The project will increase the company’s certificated capacity of natural gas by 820 million cubic feet per day. The company has estimated the demand for natural gas is expected to increase by more than 1 billion cubic feet per day in 2015.
The pipeline being installed in the $2.45 billion project will carry natural gas to electric generation companies, industrial users, municipal generators and local distribution companies, according to documents filed with the Federal Energy Regulatory Commission.
Residents living on County Line Road East, south of Willow Bend Parkway and east of U.S. 41, are all too familiar with the project.
They opposed it but were unable to block it, said Susan Naffziger, who lives on County Line Road East. Residents didn’t want the pipeline so close to their homes, she said. They also objected to the removal of a canopy of trees.
“It took away the country look,” she said. The trees also provided a good visual buffer between their homes and passing traffic, she said.
While they couldn’t stop the pipeline, neighbors did win a concession. The company will build a wall to replace the visual buffer that was lost when the trees were removed, Naffziger said.
Federal regulators approved the pipeline on Nov. 19, 2009, subject to 43 conditions that are intended to mitigate potential adverse effects.
In approving the project, regulators noted that the project’s use of horizontal directional drilling methods will avoid disturbing all of the major and most sensitive water bodies along the pipeline’s route.

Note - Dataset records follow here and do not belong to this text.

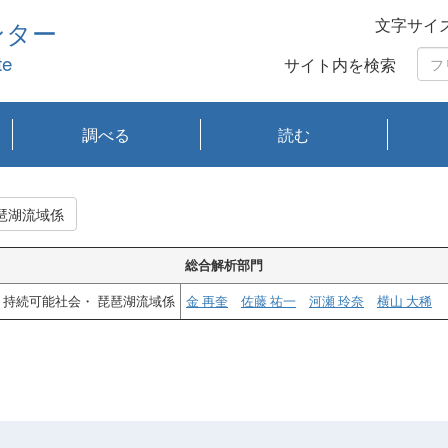
文字サイ
ンター
te
サイト内を検索
調べる
読む
琵琶湖の水質
琵琶湖・内湖の生態
大気汚染常時監視測
光化学スモッグ情報
有害大気情報
酸性雨情報
大気データベース
環境調査情報データ
プランクトン調査
アオコ調査
赤潮調査
琵琶湖流域オープン
大気汚染常時監視測
経月地点別検索
項目水深別調査
長期検索
プランクトン調査結
琵琶湖のプランクト
瀬田川プランクトン
琵琶湖流域オープン
琵琶湖流域オープン
琵琶湖流域オープン
琵琶湖流域オープン
琵琶湖流域オープン
琵琶湖流域オープン
文献検索
刊行物一覧
プランクトン図鑑
生物多様性画像デー
Water quality research
Remotely Operated
瀬田
滋賀
センタ
研究
研究
イベ
滋賀
みん
みん
Missi
Histor
Organi
Facili
系
定
ベース
データ
定結果等報告書
果検索
ン情報
調査結果
データ2020年度
データ2021年度
データ2022年度
データ2023年度
データ2024年度
データ2025年度
タベース
vessel Biwakaze
Vehicle (ROV)
調査結
学研
わ湖
フレ
タバ
査
Work
能社会・ 琵琶湖流域係
フレ
総合解析部門
持続可能社会・ 琵琶湖流域係
金 再奎
佐藤 祐一
河瀬 玲奈
横山 大稀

An estimated 99 percent of the new pipeline is being laid in existing right-of-way, and most of it is going near a pipeline that Florida Gas Transmission put into service in 1993, according to federal documents.
The company plans to transport gas to Florida Power & Light, Florida Power Corporation/Progress Energy Florida, Inc. Seminole Electric Cooperative, Tampa Electric Company, the Orlando Utilities Commission and the City of Tallahassee.